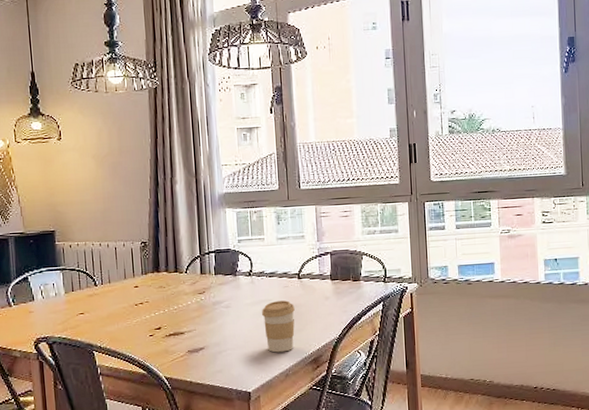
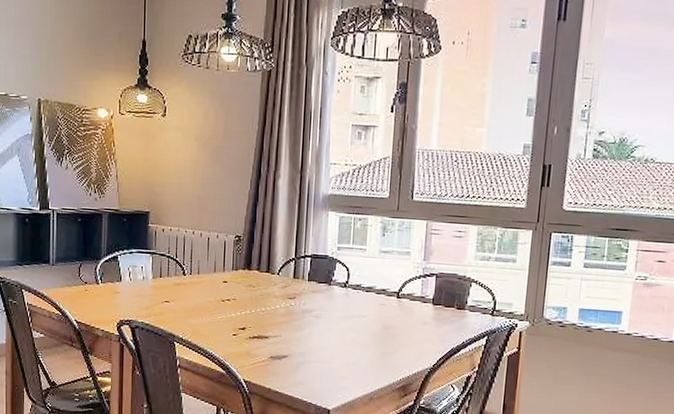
coffee cup: present [262,300,295,353] -> none [353,318,389,374]

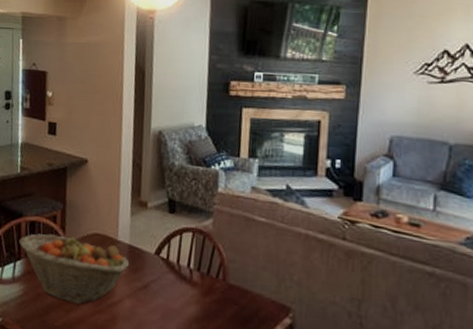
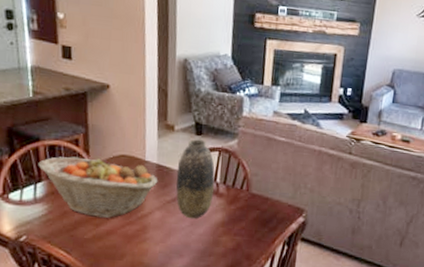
vase: none [147,217,189,312] -> present [176,139,215,219]

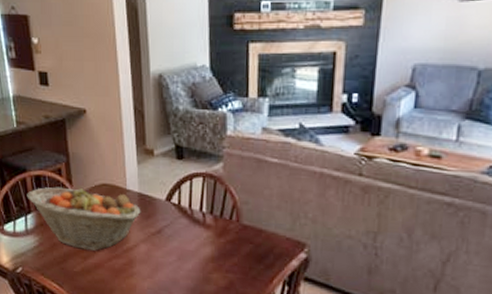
vase: present [176,139,215,219] -> none [159,164,200,253]

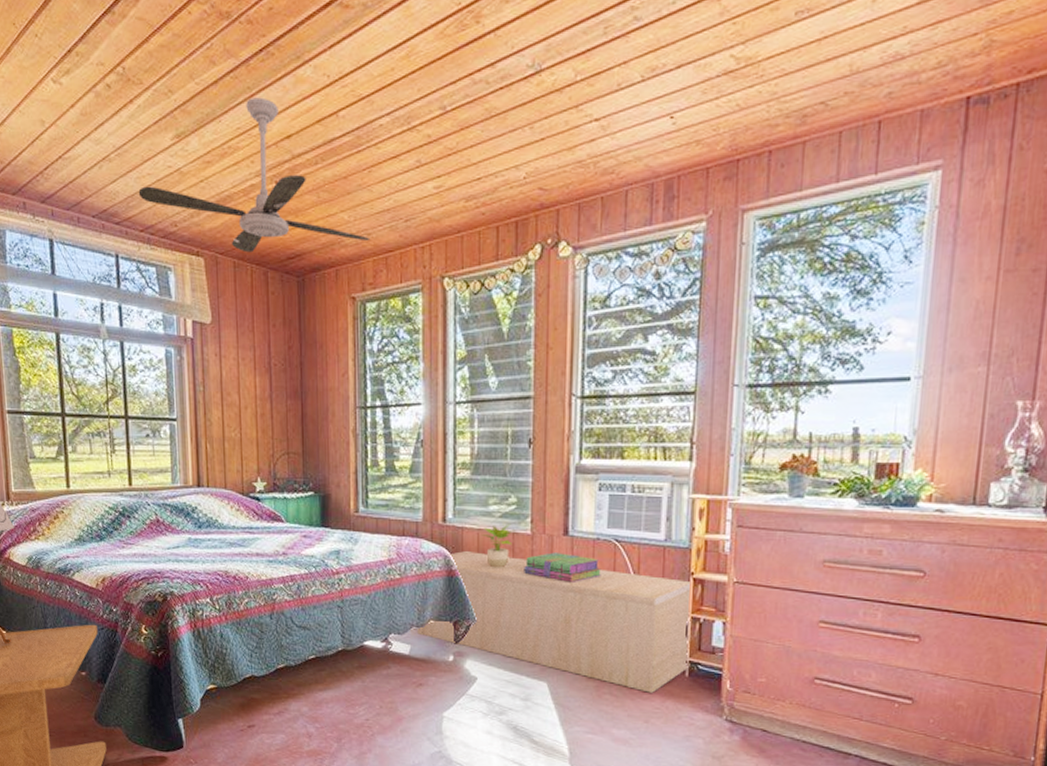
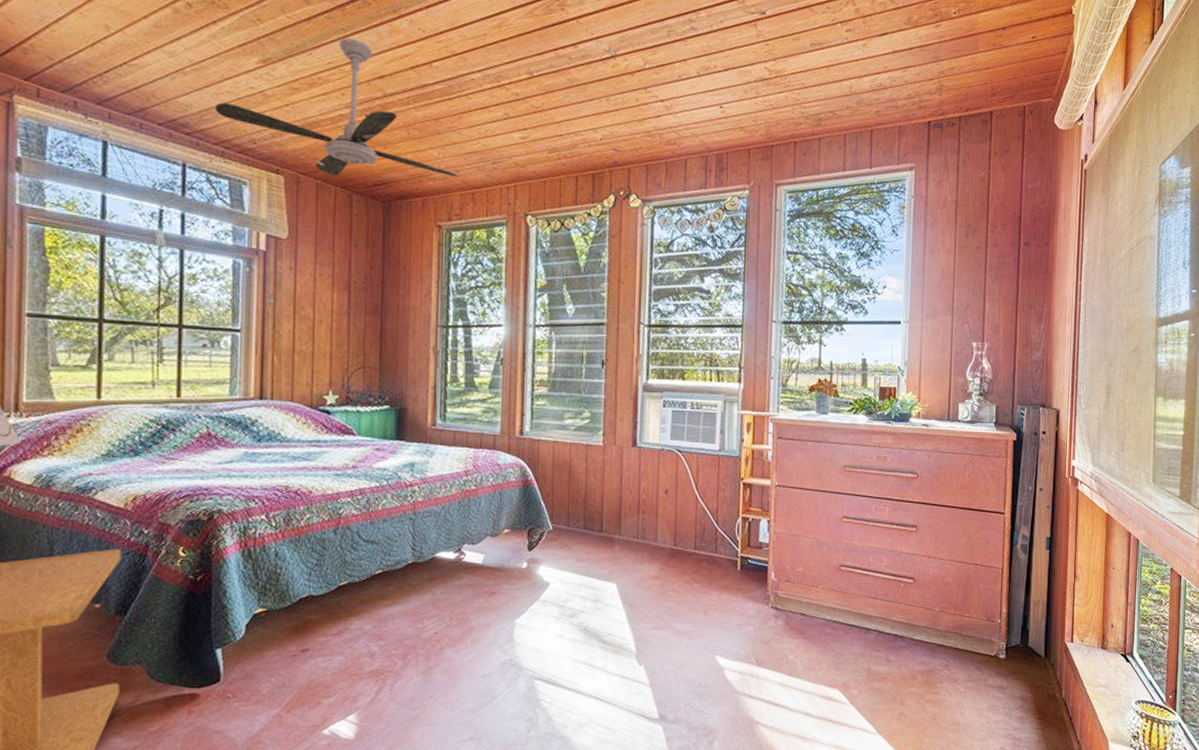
storage bench: present [417,550,690,693] -> none [492,461,742,587]
potted plant: present [482,523,516,568] -> none [557,436,589,478]
stack of books: present [524,552,601,582] -> none [596,462,665,489]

..............................

Task to carry out: Print, exactly and only, the lines running from the one with "storage bench: present" to the end of the data above.

Answer for the task:
storage bench: present [417,550,690,693] -> none [492,461,742,587]
potted plant: present [482,523,516,568] -> none [557,436,589,478]
stack of books: present [524,552,601,582] -> none [596,462,665,489]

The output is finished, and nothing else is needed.